Extracted data START

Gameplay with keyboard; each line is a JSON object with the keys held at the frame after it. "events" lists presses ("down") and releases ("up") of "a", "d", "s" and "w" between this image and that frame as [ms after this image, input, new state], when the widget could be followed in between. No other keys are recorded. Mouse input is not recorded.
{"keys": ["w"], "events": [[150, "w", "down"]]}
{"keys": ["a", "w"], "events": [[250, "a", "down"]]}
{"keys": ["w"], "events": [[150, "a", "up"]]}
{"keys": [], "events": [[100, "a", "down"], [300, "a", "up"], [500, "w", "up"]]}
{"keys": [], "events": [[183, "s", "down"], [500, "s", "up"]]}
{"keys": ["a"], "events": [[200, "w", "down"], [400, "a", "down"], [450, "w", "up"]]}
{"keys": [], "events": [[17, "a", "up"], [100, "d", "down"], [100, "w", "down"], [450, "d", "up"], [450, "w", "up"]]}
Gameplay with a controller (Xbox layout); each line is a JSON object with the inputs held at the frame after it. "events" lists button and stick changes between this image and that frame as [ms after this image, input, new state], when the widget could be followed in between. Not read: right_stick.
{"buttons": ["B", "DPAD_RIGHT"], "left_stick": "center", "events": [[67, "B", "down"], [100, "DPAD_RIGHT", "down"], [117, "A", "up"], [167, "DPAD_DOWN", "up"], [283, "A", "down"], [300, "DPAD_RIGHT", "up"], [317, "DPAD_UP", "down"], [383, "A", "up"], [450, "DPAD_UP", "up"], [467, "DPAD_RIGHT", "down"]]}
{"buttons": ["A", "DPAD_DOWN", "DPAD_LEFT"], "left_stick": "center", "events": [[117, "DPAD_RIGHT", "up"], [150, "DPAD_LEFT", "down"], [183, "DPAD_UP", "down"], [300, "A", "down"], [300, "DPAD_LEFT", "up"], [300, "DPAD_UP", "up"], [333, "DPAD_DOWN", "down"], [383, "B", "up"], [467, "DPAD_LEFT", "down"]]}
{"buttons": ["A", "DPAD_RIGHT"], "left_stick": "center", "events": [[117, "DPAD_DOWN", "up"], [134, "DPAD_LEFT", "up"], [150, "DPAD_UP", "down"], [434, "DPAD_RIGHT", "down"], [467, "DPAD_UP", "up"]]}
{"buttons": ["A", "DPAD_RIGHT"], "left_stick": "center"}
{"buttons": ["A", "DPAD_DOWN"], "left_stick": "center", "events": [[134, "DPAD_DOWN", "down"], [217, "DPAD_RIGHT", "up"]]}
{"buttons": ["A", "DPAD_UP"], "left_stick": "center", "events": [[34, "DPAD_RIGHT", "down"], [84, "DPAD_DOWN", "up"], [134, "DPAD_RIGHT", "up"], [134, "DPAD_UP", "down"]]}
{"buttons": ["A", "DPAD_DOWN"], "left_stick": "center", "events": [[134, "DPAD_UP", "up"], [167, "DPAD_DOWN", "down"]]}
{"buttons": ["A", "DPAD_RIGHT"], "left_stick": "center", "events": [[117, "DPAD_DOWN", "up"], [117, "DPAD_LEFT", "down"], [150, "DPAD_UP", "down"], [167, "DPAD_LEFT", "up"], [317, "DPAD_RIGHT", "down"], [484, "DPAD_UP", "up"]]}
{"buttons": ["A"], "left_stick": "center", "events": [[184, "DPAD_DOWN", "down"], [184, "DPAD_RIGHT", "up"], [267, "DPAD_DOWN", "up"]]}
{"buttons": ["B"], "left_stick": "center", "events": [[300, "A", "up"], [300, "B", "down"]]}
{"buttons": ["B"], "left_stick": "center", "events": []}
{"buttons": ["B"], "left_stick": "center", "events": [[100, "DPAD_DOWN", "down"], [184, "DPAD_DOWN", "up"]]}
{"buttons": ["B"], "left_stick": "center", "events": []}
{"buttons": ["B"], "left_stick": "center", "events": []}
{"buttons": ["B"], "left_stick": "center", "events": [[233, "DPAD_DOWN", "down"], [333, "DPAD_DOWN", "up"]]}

Extracted data END

◆ Assignment ◆
Filter these records, keeping every line where the word "followed" occurs.

◆ Expected output ◆
Gameplay with keyboard; each line is a JSON object with the keys held at the frame after it. "events" lists presses ("down") and releases ("up") of "a", "d", "s" and "w" between this image and that frame as [ms after this image, input, new state], when the widget could be followed in between. No other keys are recorded. Mouse input is not recorded.
Gameplay with a controller (Xbox layout); each line is a JSON object with the inputs held at the frame after it. "events" lists button and stick changes between this image and that frame as [ms after this image, input, new state], when the widget could be followed in between. Not read: right_stick.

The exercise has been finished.